Rechenschwäche (Dyskalkulie)
Schwierigkeiten im Lesen und Schreiben werden seit Jahrzehnten intensiv erforscht und das Wissen um dieses Störungsbild kann insgesamt als sehr hoch eingeschätzt werden. Anders sieht es jedoch mit den ähnlich gearteten Schwächen im mathematischen Bereich aus. Warum das Rechnen bei manchen Kindern nicht gelingen will, wirft in der Wissenschaft noch viele Fragen auf. Das Störungsbild ist jedoch auf der ganzen Welt anzutreffen und wurde deswegen in einem internationalen Katalog (ICD 10) der Weltgesundheitsorganisation unter der Rubrik „Entwicklungsstörung schulischer Fertigkeiten“ aufgenommen.
„Diese Störung beinhaltet eine umschriebene Beeinträchtigung von Rechenfertigkeiten, die nicht allein durch eine allgemeine Intelligenzminderung oder eine unangemessene Beschulung erklärbar ist. Das Defizit betrifft die Beherrschung grundlegender Rechenfertigkeiten wie Addition, Subtraktion, Multiplikation und Division, weniger die höheren mathematischen Fähigkeiten.“ (ICD 10: F 81,2)
Meistens handelt es sich um ein Zusammenspiel aus mehreren Ursachen.

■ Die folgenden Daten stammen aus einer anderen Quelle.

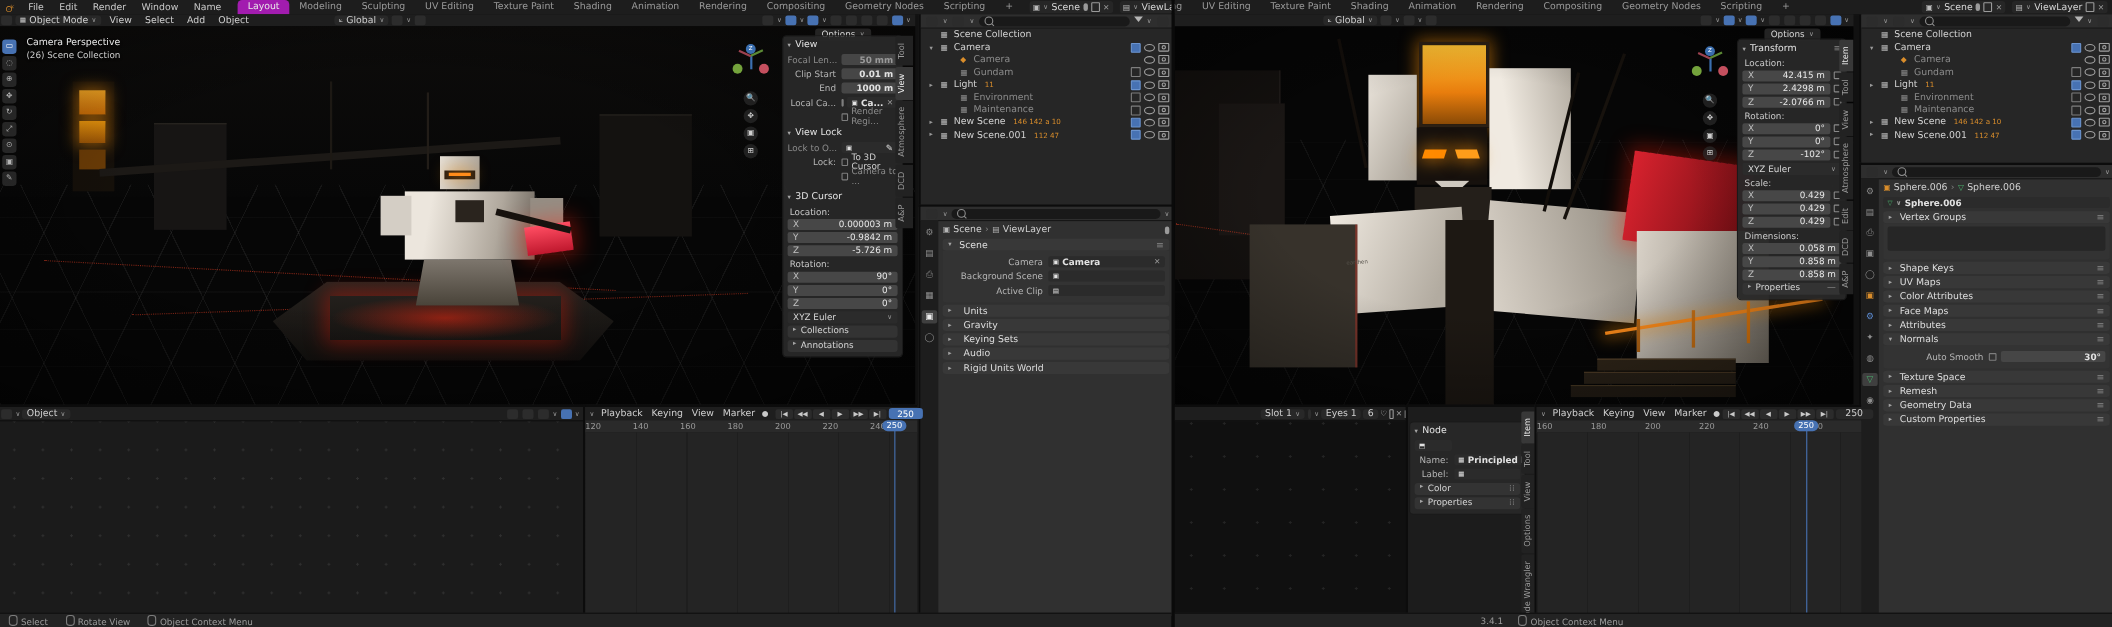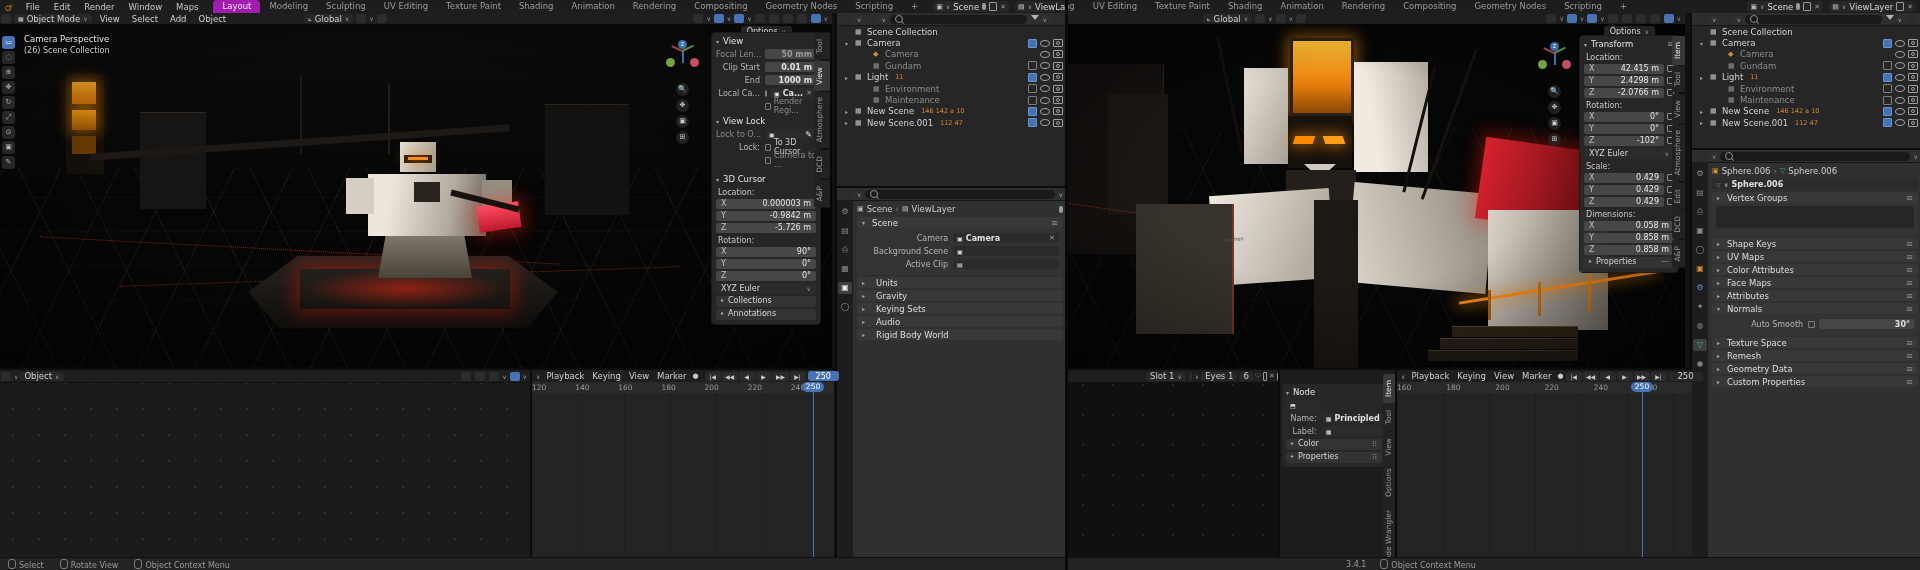--- a/index.html
+++ b/index.html
@@ -137,7 +137,7 @@
           <span class="menu-item">Edit</span>
           <span class="menu-item">Render</span>
           <span class="menu-item">Window</span>
-          <span class="menu-item">Maps</span>
+          <span class="menu-item">Name</span>
         </div>
       <div class="flex" style="margin-left:8px;">
 

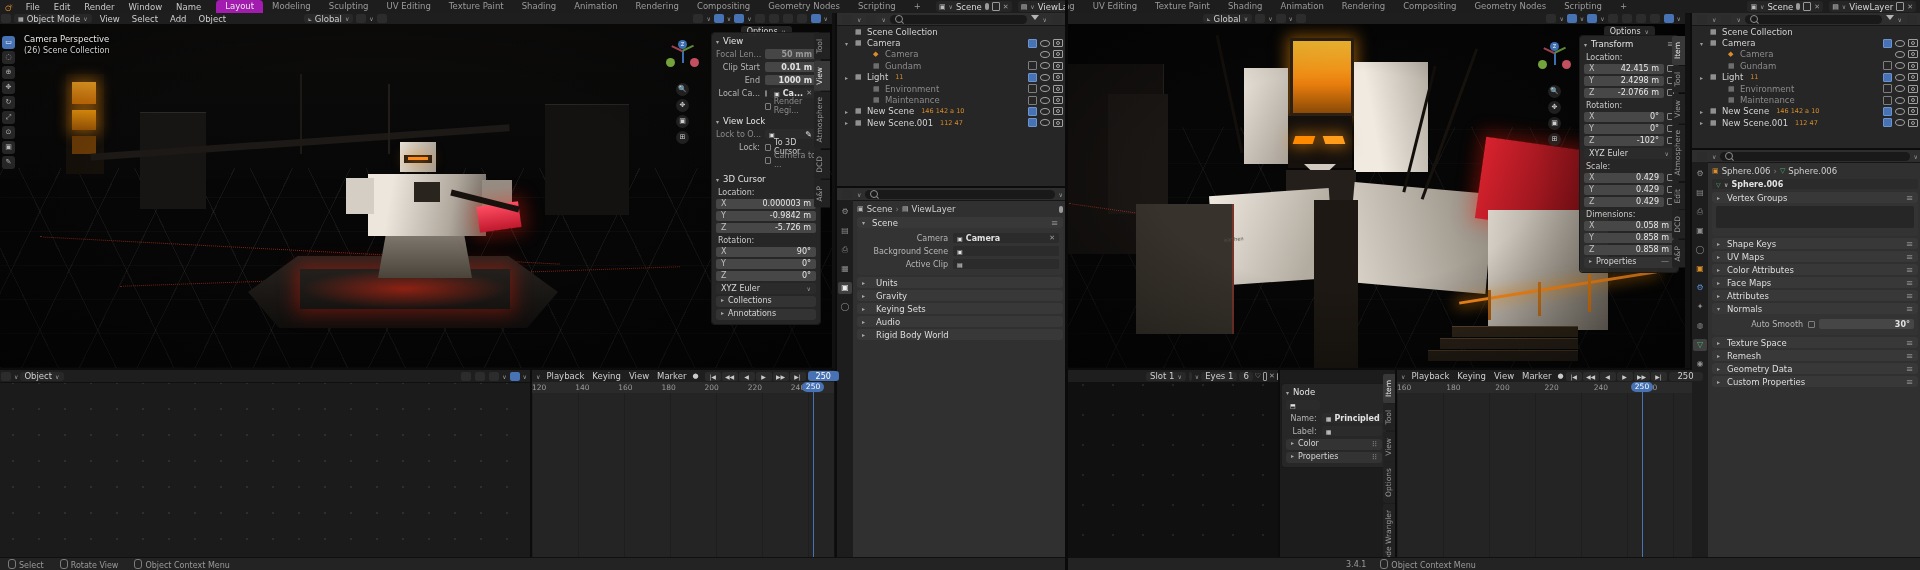--- a/index.html
+++ b/index.html
@@ -596,7 +596,7 @@
             <div class="panel-h">
               <span class="arr">▸</span>
               <span class="pcheck"></span>
-              <span>Rigid Body World</span>
+              <span>Rigid Units World</span>
             </div>
           </div>
       </div>

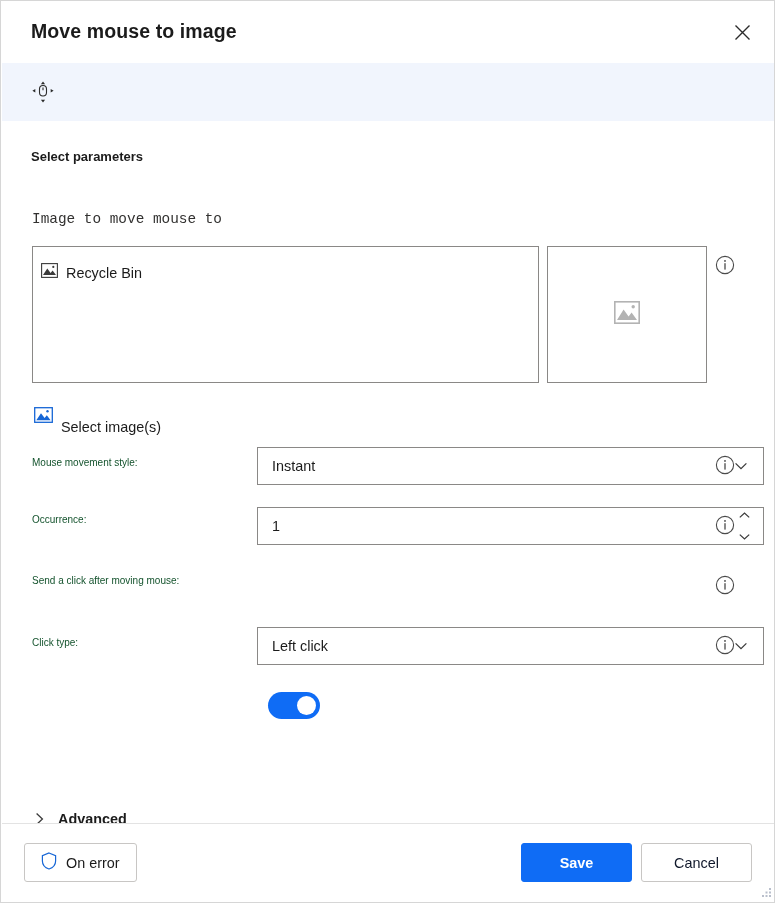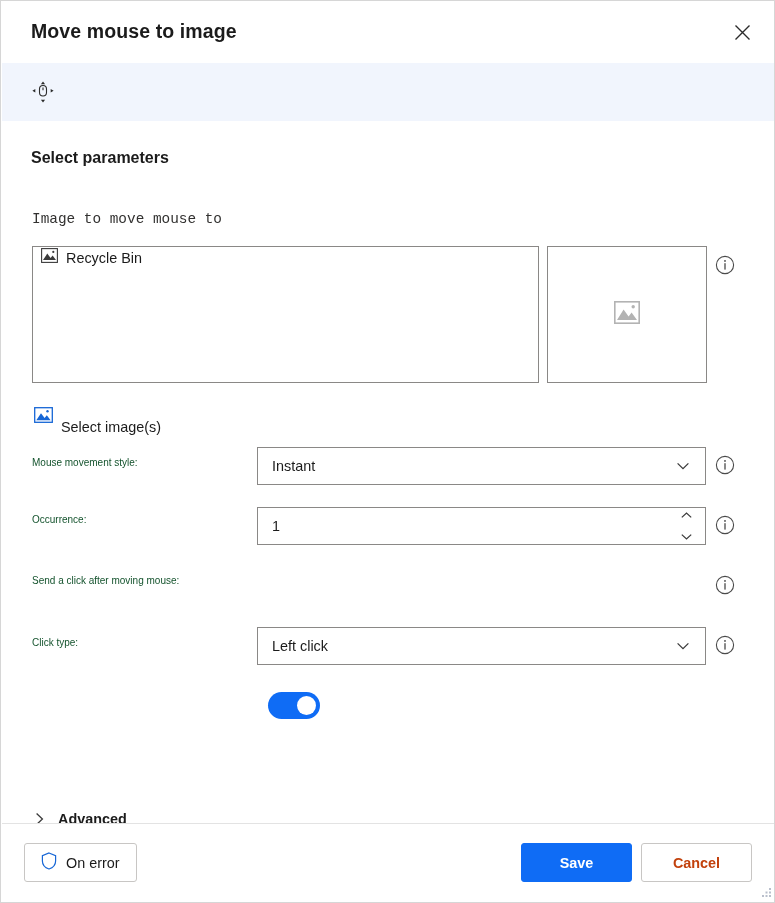--- a/index.html
+++ b/index.html
@@ -64,7 +64,7 @@
   }
   #section-heading {
     position: absolute; left: 30px; top: 28px;
-    font-size: 16px; font-weight: 600; color: #1b1b1b;
+    font-size: 13px; font-weight: 600; color: #1b1b1b;
   }
 
   .field-label {

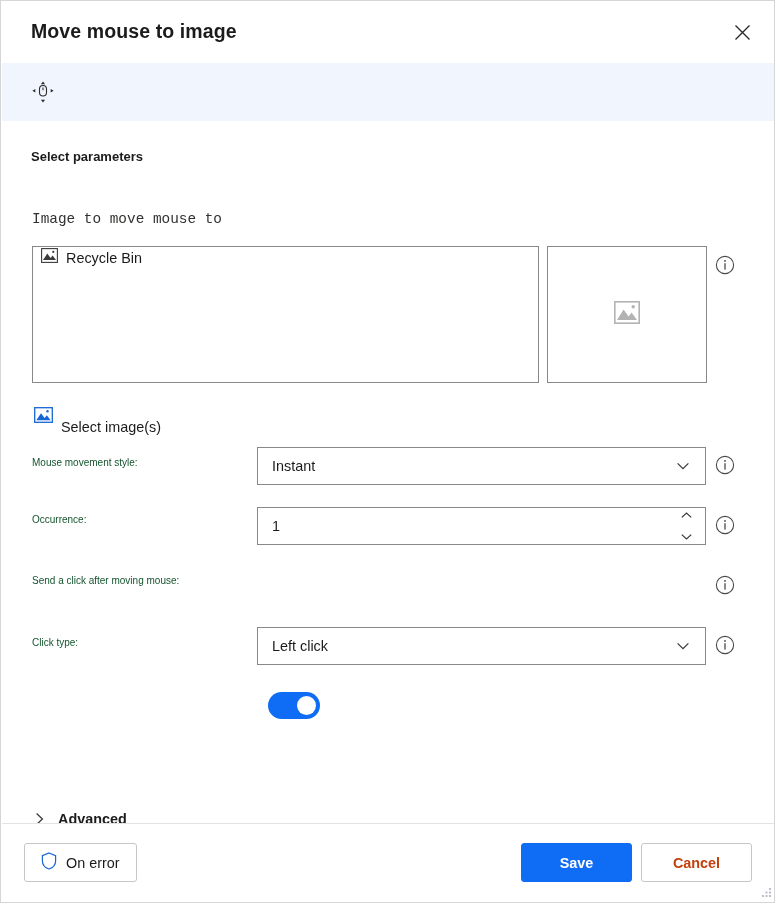--- a/index.html
+++ b/index.html
@@ -82,7 +82,7 @@
     border: 1px solid #8a8886; background: #ffffff;
   }
   #image-list-row {
-    position: absolute; left: 8px; top: 1px;
+    position: absolute; left: 8px; top: 16px;
     display: flex; align-items: center; gap: 8px;
     cursor: default;
   }

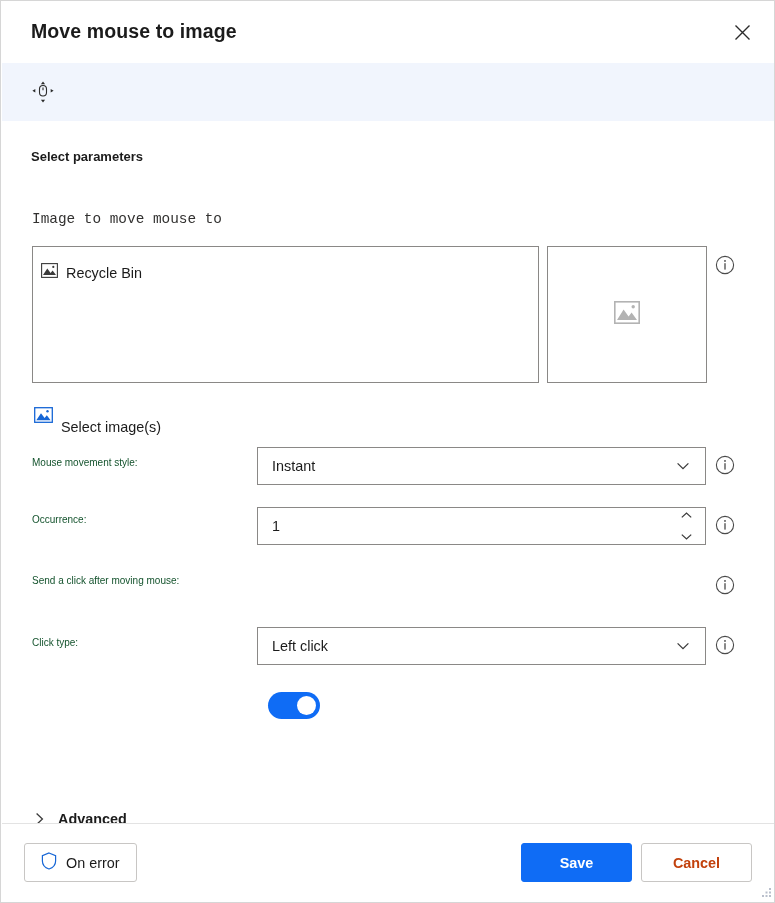--- a/index.html
+++ b/index.html
@@ -122,7 +122,7 @@
   #label-clicktype { top: 516px; }
 
   .control-box {
-    position: absolute; left: 256px; width: 449px; height: 38px;
+    position: absolute; left: 256px; width: 507px; height: 38px;
     border: 1px solid #8a8886; background: #ffffff;
     display: flex; align-items: center;
   }

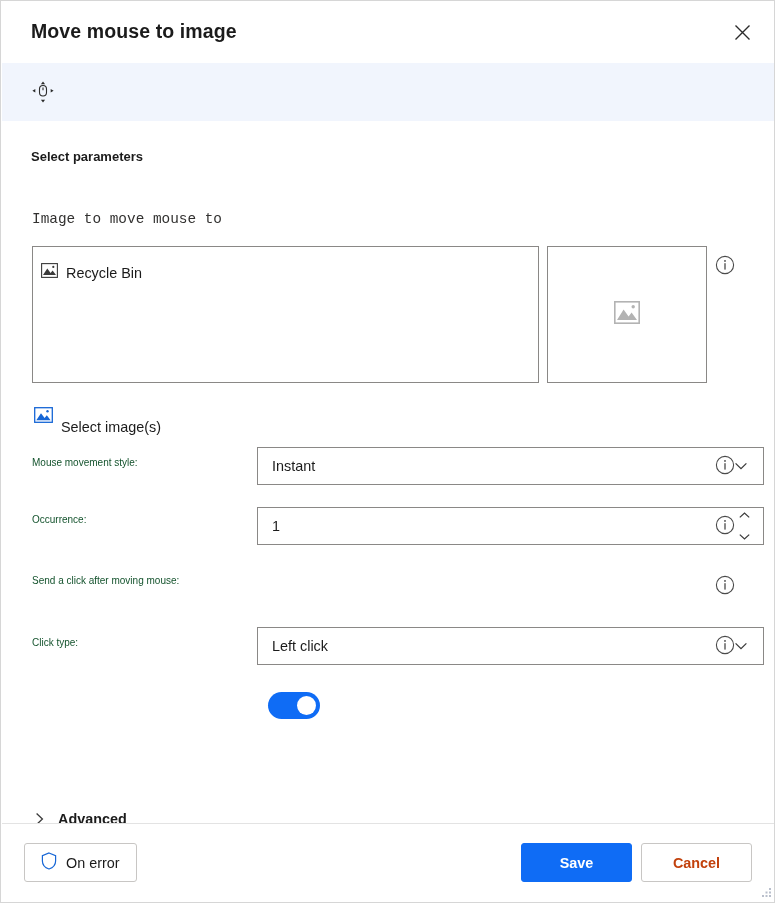--- a/index.html
+++ b/index.html
@@ -203,7 +203,7 @@
     display: flex; align-items: center; justify-content: center;
     cursor: pointer;
   }
-  #cancel-label { font-size: 14.4px; color: #c2410c; font-weight: bold; }
+  #cancel-label { font-size: 14.4px; color: #0f172a; }
 
   #resize-grip {
     position: absolute; right: 3px; bottom: 3px;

So finden wir bei einer Dyskalkulie organisch-neurologische Ursachen, psychische, emotionale und soziale Gründe, und nicht zuletzt liegen auch didaktische Mängel vor. Bei den folgenden Beschreibungen sollte beachtet werden, dass eine Rechenstörung nicht immer nach einem gleichen Muster bei Kindern auftritt. Die im Folgenden beschriebenen Fehler können jedoch Hinweise auf das Störungsbild liefern.
- Zahl wird als „Position“ verstanden, d.h. das Kind denkt beispielsweise bei „sieben“ an den zweiten Finger seiner rechten Hand, da es gelernt hat, die Zahl mit den Fingern abzuzählen.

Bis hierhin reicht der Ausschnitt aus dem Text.